見学を終えたモニターの皆さんは、午前中に「生成り生地に自由にデザインする染色体験」「自分だけのショールをつくる織物体験」「オリジナルの小さなニット帽づくり」という3つのワークショップに参加。
午後は織物の制作過程で生まれるはぎれや糸を使ったトートバックや人形づくり。廃棄物を生み出さない循環型のものづくりを体験しました。
3日目の朝は工房の近くに点在するコットン畑へ。より製品の素材感を追究し、循環型のものづくりを目指して辿り着いた答えが、織物の原料となる国産オーガニックコットンの栽培でした。2014年から栽培を始め、自社だけではなく、農薬不使用栽培に共感する個人や団体・農家の方々に種を配布し、収穫したコットンを買い取る仕組みを構築することで、2020年度には買取分も合わせておよそ1500キログラム(種の重さを含む)の収穫を達成したそうです。
産地との距離が縮まる
ツアーのホストとゲストが交流する場面としてもっとも印象的だったのは、tamaki niime代表・玉木新雌さんのトークセッション。

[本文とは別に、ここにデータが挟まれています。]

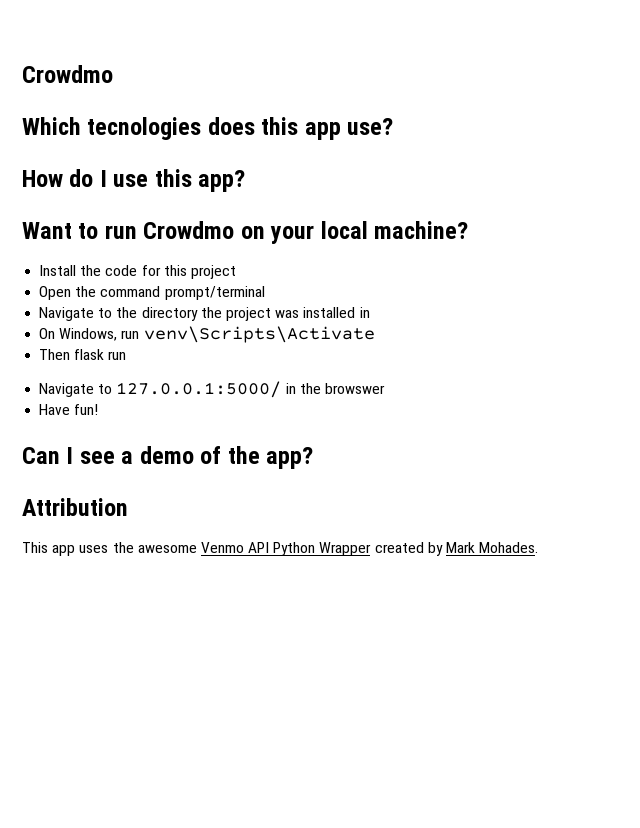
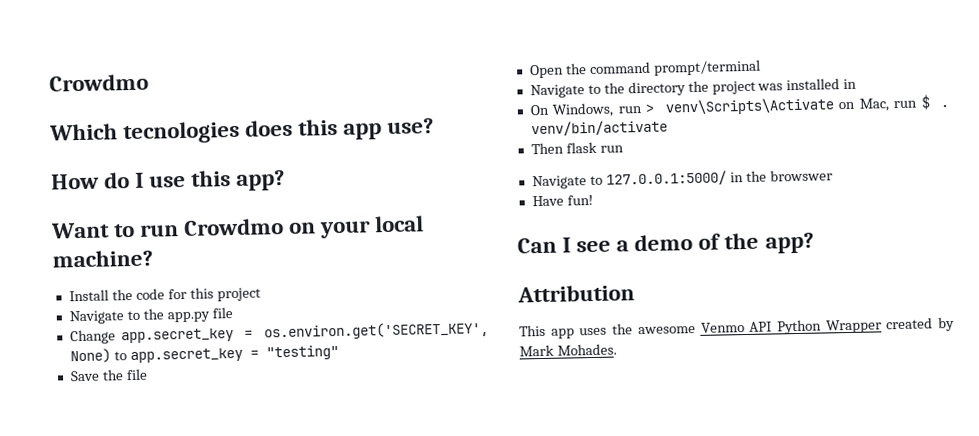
(236, 272) none -> [68,307,233,325] [69,321,489,345] [69,344,339,364] [69,368,148,382] // Navigate to the app.py file // Change app.secret_key = os.environ.get('SECRET_KEY', None) to app.secret_key = "testing" // Save the file
(140, 334) none -> [645,103,655,113] >
(375, 334) none -> [838,94,949,112] [530,119,668,137] on Mac, run $ . venv/bin/activate

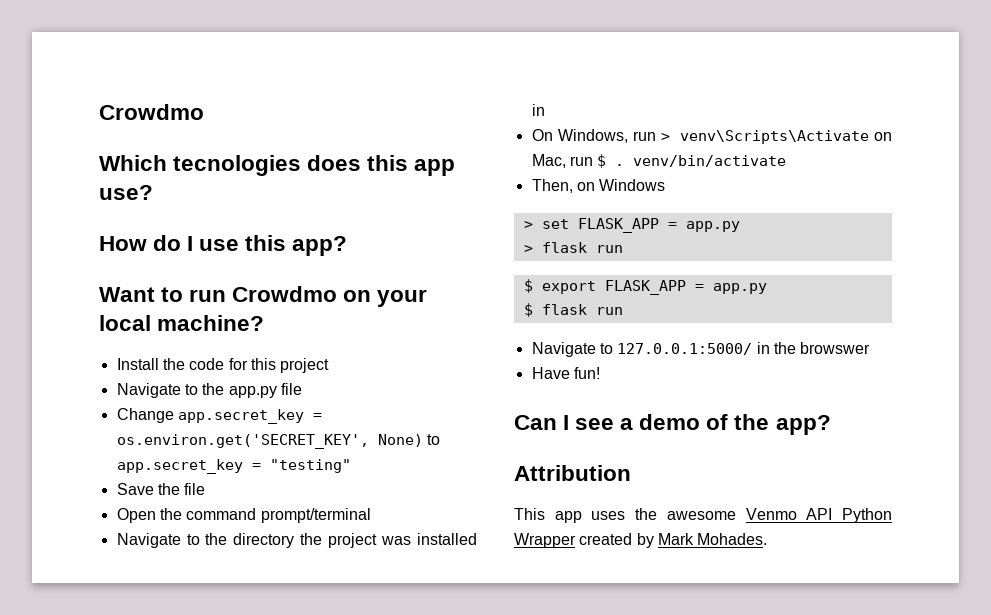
[530,142,564,155] Then -> [531,179,666,193] [523,218,740,233] [523,242,623,253] [523,279,767,295] [523,303,533,317] Then, on Windows // > set FLASK_APP = app.py // > flask run // $ export FLASK_APP = app.py // $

革新的な生産・販売体制や食物の自給自足、国産オーガニックコットンプロジェクトといった取り組みもすべて、地球と人にやさしい循環型のものづくりにつながっているということ。ツアーの参加者を含めた、関わるすべての人たち・地域・自然環境とともに、企業として成長しながらよりよい社会を実現したいという展望。日本のものづくりの未来を感じさせるお話でした。
トーク終了後、ある参加者は「関東方面で催事出店される際はぜひお手伝いしたいです!」と玉木さんに直接伝えていました。移住することが地域に関わる唯一の方法ではありません。体験型のプログラムで巡り合った人々とまた会いたいと再訪する人もいれば、実感した播州織の魅力を地元に持ち帰って語る人もいるかもしれません。
地域創生の種が芽吹く
繊維産業やクリエイターを技術面でサポートする支援センター、循環型のものづくりで人々を惹きつけるtamaki niime、そして地元自治体や兵庫県の多様な観光事業会社・団体の連携で企画された今回のツアー。そこに地域や地域の人々と多様に関わる「関係人口」という新たな価値観と持続可能な地域創生のあり方を見ることができました。
参加者それぞれが持ち帰った種がいつか芽吹き、紡がれた想いの糸が西脇の未来へとつながる日が来るのかもしれません。太陽の光と風を浴びてふっくらと織られたショールのように、参加者たちは満ち足りた表情で帰路につきました。